- [Task to complete] Exact reproduction of all the entries is required, without any of their pictures.

- [Data]
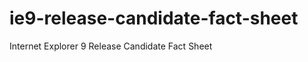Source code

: ie9-release-candidate-fact-sheet
================================

Internet Explorer 9 Release Candidate Fact Sheet
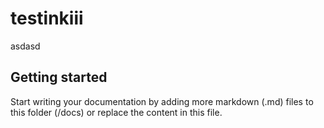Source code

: # testinkiii

asdasd

## Getting started

Start writing your documentation by adding more markdown (.md) files to this
folder (/docs) or replace the content in this file.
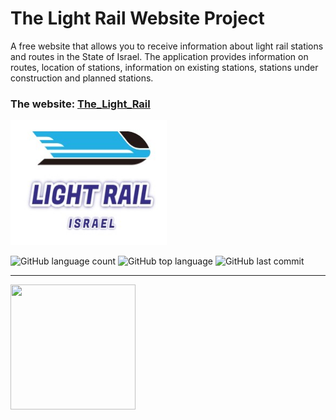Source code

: # **The Light Rail Website Project**
  
A free website that allows you to receive information about light rail stations and routes in the State of Israel.
The application provides information on routes, location of stations, information on existing stations, stations under construction and planned stations.


### **The website: [The_Light_Rail](https://Llevi94.github.io/Llevi94.github.io/)**

<p>
<a href="https://lironlevi94.github.io/Llevi94.lightrail.github.io"><img src="css\images\logo.jpg" width="250" height="200"></a> 
</p>


![GitHub language count](https://img.shields.io/github/languages/count/Llevi94/Llevi94.github.io)
![GitHub top language](https://img.shields.io/github/languages/top/Llevi94/Llevi94.github.io?color=yellow)
![GitHub last commit](https://img.shields.io/github/last-commit/Llevi94/Llevi94.github.io?color=red&style=plastic)


------------------

<img src = "http://p92.hu/binaries/content/gallery/p92website/technologies/htmlcssjs-overview.png" width="200" height="200">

- [Expected answer]
Source code

: ie9-release-candidate-fact-sheet
================================

Internet Explorer 9 Release Candidate Fact Sheet
Source code

: # testinkiii

asdasd

## Getting started

Start writing your documentation by adding more markdown (.md) files to this
folder (/docs) or replace the content in this file.
Source code

: # **The Light Rail Website Project**
  
A free website that allows you to receive information about light rail stations and routes in the State of Israel.
The application provides information on routes, location of stations, information on existing stations, stations under construction and planned stations.


### **The website: [The_Light_Rail](https://Llevi94.github.io/Llevi94.github.io/)**

<p>
<a href="https://lironlevi94.github.io/Llevi94.lightrail.github.io"><img src="css\images\logo.jpg" width="250" height="200"></a> 
</p>


![GitHub language count](https://img.shields.io/github/languages/count/Llevi94/Llevi94.github.io)
![GitHub top language](https://img.shields.io/github/languages/top/Llevi94/Llevi94.github.io?color=yellow)
![GitHub last commit](https://img.shields.io/github/last-commit/Llevi94/Llevi94.github.io?color=red&style=plastic)


------------------

<img src = "http://p92.hu/binaries/content/gallery/p92website/technologies/htmlcssjs-overview.png" width="200" height="200">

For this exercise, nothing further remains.